Berlin, 13.08.2020

Nach erstem, spontanem Jubel kommt der interessierte Bürger wieder in Realität an.
Frau Lompscher hinterlässt eine lange Liste von ungelösten Problemen.
Seit Jahren kommen viele Menschen in die Stadt, um hier zu studieren oder zu arbeiten. Die Wohnungsnot in Berlin wurde immer größer, mit der wachsenden Nachfrage stiegen erwartungsgemäß auch die Mieten. Doch statt das „Bauen, bauen, bauen" zu verfolgen, vertrat Lompscher - im Sinne ihrer Partei - die Meinung, dass Berlin doch groß genug und zu voll sei. Neubauziele wurden ausgerufen, aber in den vergangenen Jahren nicht erreicht.
Gegen steigende Mieten fiel der Senatorin und ihrer Partei der Kampf gegen die „bösen“ Wohnungskonzerne, eine Unterstützung der Initiative für Enteignungen und ein Mietendeckelgesetz ein.

Das Schlimmste aber ist:
Der Senatorin gelang es nicht, die Entwicklung der Stadt auf einen guten Weg zu bringen. Um gutes und schnelles Bauen zu ermöglichen, brachte sie Wohnungsbaugesellschaften, private Investoren und andere Akteure nicht an einen Tisch.

Wo Frau Lompscher Neubau zulässt, wie z.
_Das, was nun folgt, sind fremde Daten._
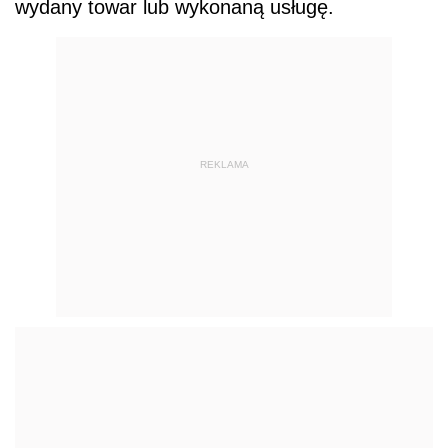
wydany towar lub wykonaną usługę.
REKLAMA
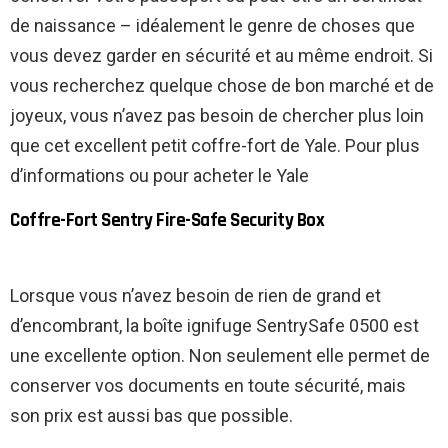
de naissance – idéalement le genre de choses que
vous devez garder en sécurité et au même endroit. Si
vous recherchez quelque chose de bon marché et de
joyeux, vous n’avez pas besoin de chercher plus loin
que cet excellent petit coffre-fort de Yale. Pour plus
d’informations ou pour acheter le Yale
Coffre-Fort Sentry Fire-Safe Security Box
Lorsque vous n’avez besoin de rien de grand et
d’encombrant, la boîte ignifuge SentrySafe 0500 est
une excellente option. Non seulement elle permet de
conserver vos documents en toute sécurité, mais
son prix est aussi bas que possible.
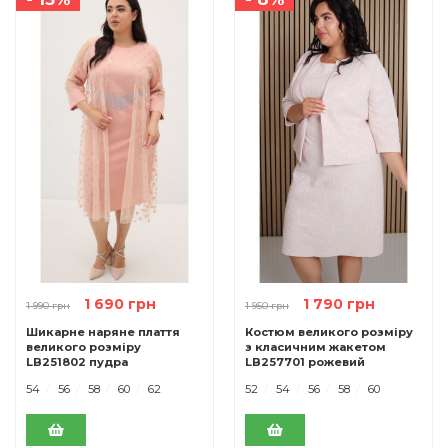
1 690 грн
1 790 грн
1 990 грн
1 950 грн
Шикарне наряне плаття
Костюм великого розміру
великого розміру
з класичним жакетом
LB251802 пудра
LB257701 рожевий
54
56
58
60
62
52
54
56
58
60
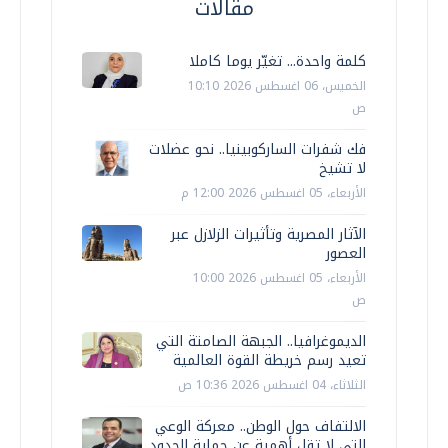
مقالات
كلمة واحدة... تغيّر يوما كاملا
الخميس، 06 اغسطس 2026 10:10
ص
فك شفرات الساركوبينيا.. نحو عضلات
لا تشيخ
الأربعاء، 05 اغسطس 2026 12:00 م
الآثار المصرية وتأثيرات الزلازل عبر
العصور
الأربعاء، 05 اغسطس 2026 10:00
ص
الديموغرافيا.. الجبهة الصامتة التي
تعيد رسم خريطة القوة العالمية
الثلاثاء، 04 اغسطس 2026 10:36 ص
الالتفاف حول الوطن.. معركة الوعي
التي لا تقل أهمية عن حماية الحدود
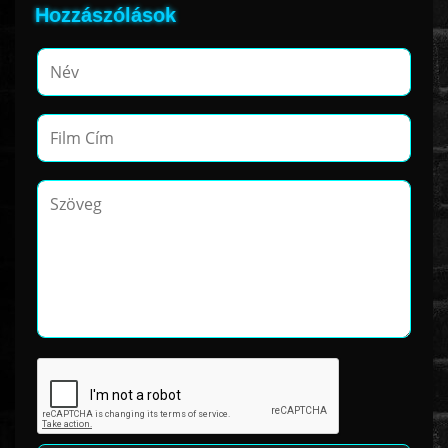
Hozzászólások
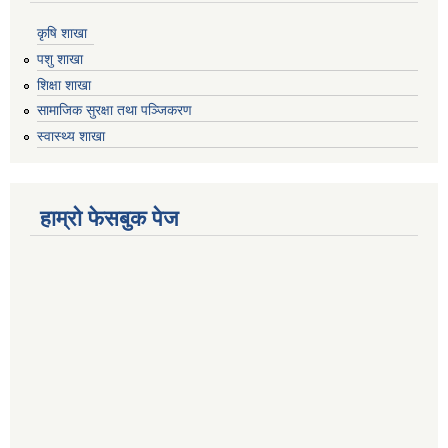
कृषि शाखा
पशु शाखा
शिक्षा शाखा
सामाजिक सुरक्षा तथा पञ्जिकरण
स्वास्थ्य शाखा
हाम्रो फेसबुक पेज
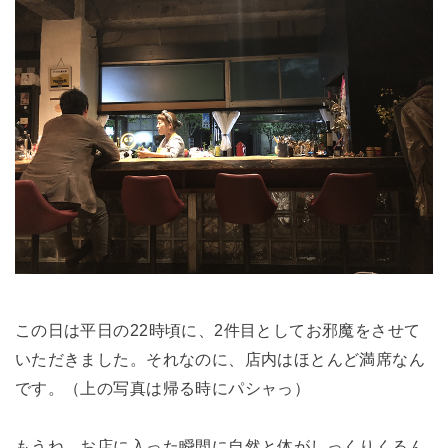
この日は平日の22時頃に、2件目としてお邪魔をさせて
いただきました。それなのに、店内はほとんど満席なん
です。（上の写真は帰る時にパシャっ）
もうね、お店に入った瞬間に自然と体がしっくりくるん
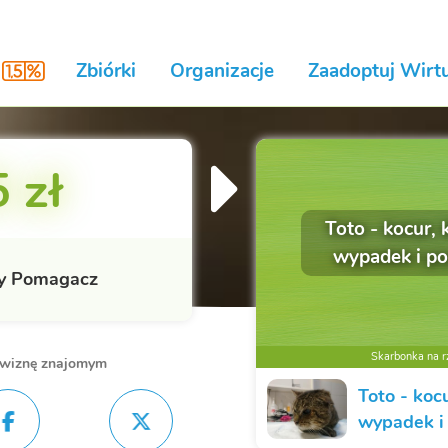
Zbiórki
Organizacje
Zaadoptuj Wirtu
 zł
Toto - kocur, 
wypadek i pos
y Pomagacz
Skarbonka na rz
owiznę znajomym
Toto - koc
wypadek i 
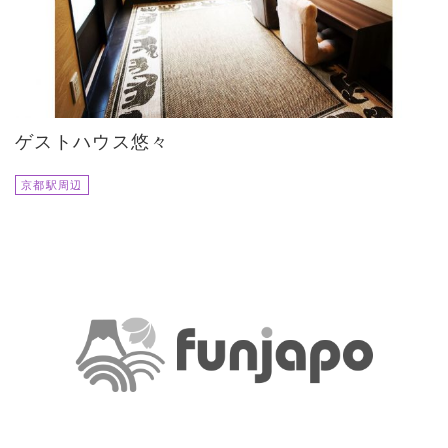
ゲストハウス悠々
京都駅周辺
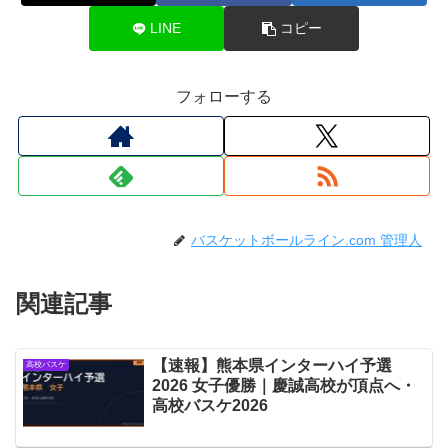
LINE
コピー
フォローする
バスケットボールライン.com 管理人
関連記事
【速報】熊本県インターハイ予選
高校バスケ
2026 女子優勝｜慶誠高校が頂点へ・
高校バスケ2026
B. im Klosterviertel, will Sie -aus politischer Sicht- die Grundstücke nicht mehr an einzelne private Bauherren verkaufen, sondern je eine große Parzelle an zwei städtische Wohnungsbaugesellschaften vergeben. Mit dieser Maßnahme soll preisgünstiges Bauen ermöglicht werden. Den städtischen Wohnungsbaugesellschaften wird auferlegt, ein Nutzungskonzept mit mindestens 50 Prozent bezahlbaren Wohnungen zu erstellen. Der Neubau von Sozialwohnungen ist das alleinige beherrschende Thema. Angepasste Architekten sollen im Auftrag von konformistischen Bauherren das neue Stadtquartier am Gründungsort Berlins planen.
Die Senatorin für Stadtentwicklung glaubt, allein mit dem Bezug zum historischen Stadtgrundriss und mit dem Namen Klosterviertel Urbanität und Zukunftsfähigkeit herstellen zu können.
Der Gedanke, zwei städtische Wohnungsbaugesellschaften ein Stadtquartier entwickeln zu lassen, erinnert an die von Planern angepriesenen neuen Stadtquartiere hinter den Bahnhöfen von Frankfurt am Main, Stuttgart und Quartiere in Berlin, wie z. B. die Planung der Wohnungsbaugesellschaft Berlin-Mitte an der Rathenower Straße in Moabit.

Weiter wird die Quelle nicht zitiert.